Why this is a major bug for me:
If I want to find an outlier (say, 5 lowest averages) then I cannot do so now, because what I see in the aggregated view often has no bearing with the actual aggregate for real data underneath. The issue is much worse when dealing with percentages.

I have a dataset that can be used to reproduce the bug, and I have made a video showing it in action.

Please let me know if I am doing something incorrect, or if this issue supposed to me filed under ElasticSearch.

Some notes:

  1. Easier to reproduce the bug when you have a large number of documents and fields.

    1. For Example the bug repro-es with 5 X-terms when having ~1000 documents of ~500 fields each
    2. If I drop the document count down to 500, then i often need to drop the X-terms to 3 to exhibit the bug
  2. ElasticSearch response seems to indicate that ALL the documents are hits, but in the Average aggregation, there are only a few hits (ie, doc_count doesnt represent all the available docs for that field )

It might be this issue;

https://www.elastic.co/guide/en/elasticsearch/reference/current/search-aggregations-bucket-terms-aggregation.html#search-aggregations-bucket-terms-aggregation-approximate-counts

I'll look into it more, but that seems like it might be the issue.

Regards,
Lee

1 Like

Thanks Lee. My reading of the page you linked to shows it as a performance feature - which is nice and often downright essential.

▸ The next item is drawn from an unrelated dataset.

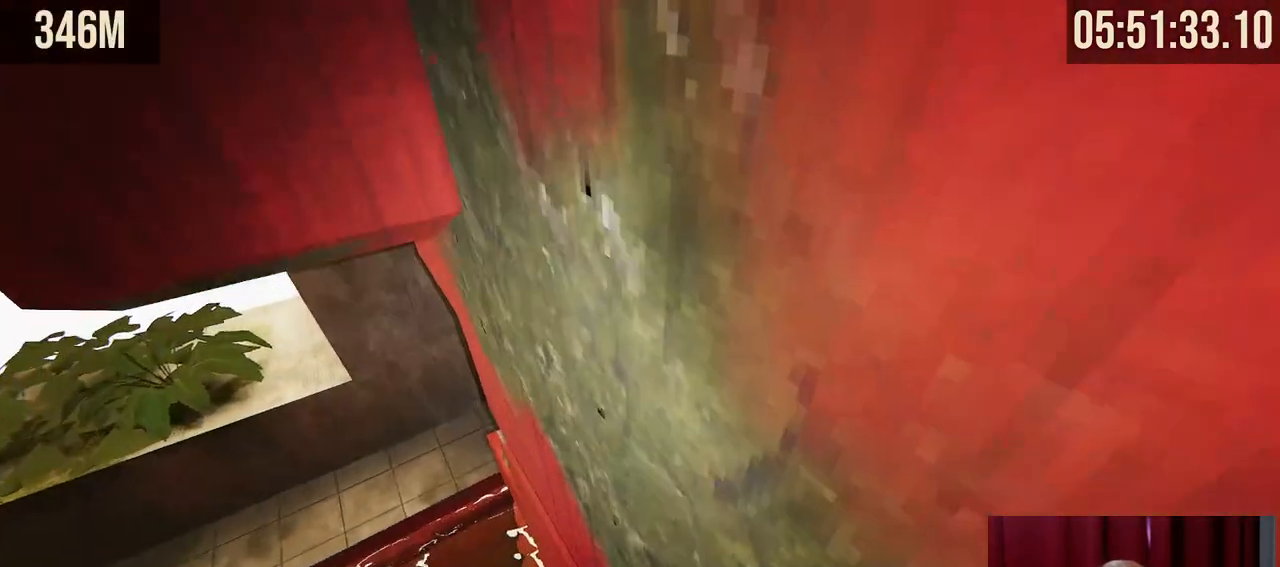
{"keys": ["shift"], "mouse": [], "events": []}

I'd like to make a case for a choice to override this on this an index-by-index granularity. The thing is, while I generate most of the Visualizations, some of the consumers (who are often not savvy) also create their own visualizations - and they see this unexpected behaviour and are put off by the tool as unreliable. Having an index level option would let me ensure that they see what they expect.

EDIT:
Rerunning the dataset with 1 shard seems to make the bug go away (I used 4 shards until now) - so it seems likely that what you said is indeed the reason for the bug.
But I assume I am leaving a lot of performance on the table since my system has 4 threads available and a shard would use only 1? Would increasing copies help?

Can you tell us a bit more about your use case? Are you using time-based indices? How large are your shards not that you are using a single primary shard?

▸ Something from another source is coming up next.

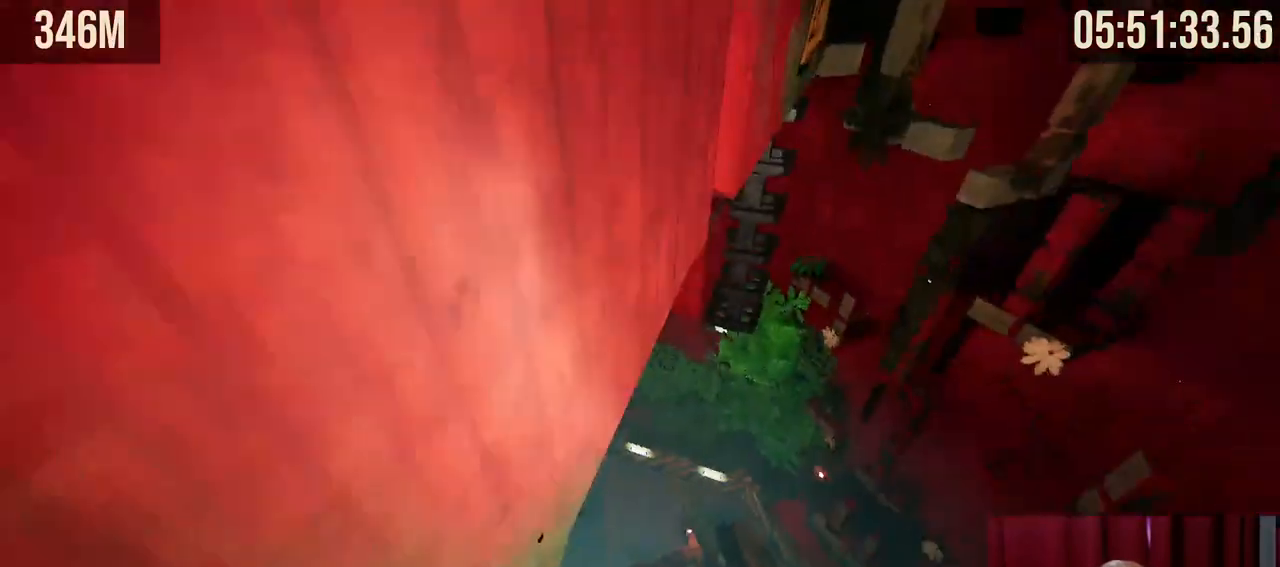
{"keys": ["d", "shift"], "mouse": [], "events": [[300, "d", "down"]]}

No I am not using time-based indices.

I have a few different indices (less than 10) - each of which originated as a single .json file. Presently the largest one has 20k rows (documents) each with ~2k fields (the same 2000 fields on each document) - that one is ~1.5GB when stored as a .json with one document per line.

The reason why I was using 4 shards was because I assumed from my reading of the docs (correct me if I am mistaken) that one CPU-thread can work on a shard and so 4 shards seemed to be a good match for 4 CPU threads.

Going forward I have one larger index in mind that would be ~70k documents - each with the same 10-12k fields. I'd assume thats going to be 15-20GB as a .json

That is correct. Are you limited by CPU when you query? Is latency too high when you only use a single core?

Not so far :slight_smile:
I was just trying to eke out as much performance as I could - the low hanging fruits.

Why I went with 4 shards at all?
As an aside, when I began exploring Kibana+ ES I did make an attempt with a 15GB .json - 8 shards, 1 copy, ~70k documents each with ~6500 (common) fields spread on two machines (each with 4 cores, 8GB of JVM memory each, data on SSD, ping times of under 20ms between them) - that was not successful. I'd hit timeout or some other issue when either

  1. Trying to create an Index in Kibana (after successfully posting to ES). OR
  2. Trying to pick the index under New Visualization.

This made me concerned about performance, and therefore I dropped the number of fields massively and kept 4 shards on the same machine

Will increasing the number of replicas helps ES parallelize its search when there the index was created with just one shard?

Edit:
May I file an issue at github for the ability to override/set the shard_size to enforce that all samples are read?

Bump

I think this is a question that you might get the best response on from posting a question on the Elasticsearch forum.

This topic was automatically closed 28 days after the last reply. New replies are no longer allowed.